Numerous cases of studies found that structural variations can impact larger genomic regions than SNPs. Structural variant (SV) discovery would not only help our understanding of the landscape of genomic variation within and between species but also reveal the functional significance of SVs(Fuentes et al., 2019). In comparison to SVs detection methods that are based on Illumina short reads, the whole assembly-based method can fully recover the SVs in theory but still depend on assembly quality. SVs studies in human(Audano et al., 2019; Huang et al., 2010), and in a wide range of plant species, such as rice(Fuentes et al., 2019), Maize(Mahmoud et al., 2020), tomato(Voichek & Weigel, 2020), andArabidopsis (Voichek & Weigel, 2020) indicate that SVs can affect a large proportion of coding genes. In current study, we detect SVs between the genome assemblies of two Brassica rapa lines and identified a total of 27,190 insertions, 26,002 deletions, 1,368 duplications and 46 medium-sized inversions with size from 5.2Kb to 1,431.6 Kb, and 8,565 complex SVs with imprecise breakpoints between them (Fig. 7). This is the first report of SVs that detect between Brassica genomes using high contiguity genome assemblies. These SVs may affect coding genes that may further contribute to phenotypic variations, such as morphological and phytochemical characteristics.
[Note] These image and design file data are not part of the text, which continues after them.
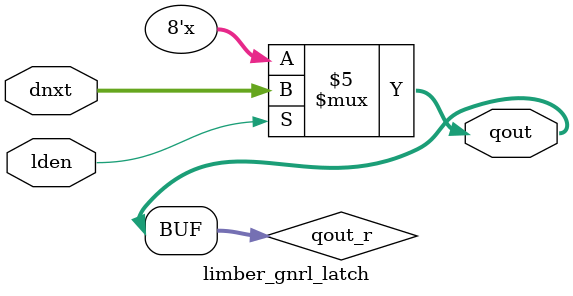
<source format=v>
`timescale 1ns / 1ps

module limber_gnrl_latch # (
    parameter DW = 8
)(
    input               lden,
    input   [DW-1:0]    dnxt,
    output  [DW-1:0]    qout
);

    reg [DW-1:0] qout_r = {DW{1'b0}};
    initial qout_r = 0;

    always @(*) begin : LATCH_PROC
        if(lden == 1'b1)
            qout_r <= dnxt;
    end

    assign qout = qout_r;

endmodule
</source>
In summary, we report a chromosome-level genome assembly of Chinese flowering cabbage and its accurate gene and TE annotation. The phylogenetic analysis indicates this genome has a closer evolutionary relationship with the AA diploid progenitor of B. juncea . We also found the lineage specific pericentromeric expansion events on the chromosome 5 and 6 of the Brassica AA genome compared to the orthologous genomic regions in the Brassica BB and CC genomes. Finally, we report a large amount of structural variations (SVs) between two B. rapa lines (Z1 and parachinensis ) using high continuity genome assemblies. Overall, our high-quality genome assembly of Chinese flowering cabbage provides a valuable genetic resource for deciphering the genome evolution of Brassica species and it would serve as the reference genome guiding the molecular breeding practice ofB. rapa crops.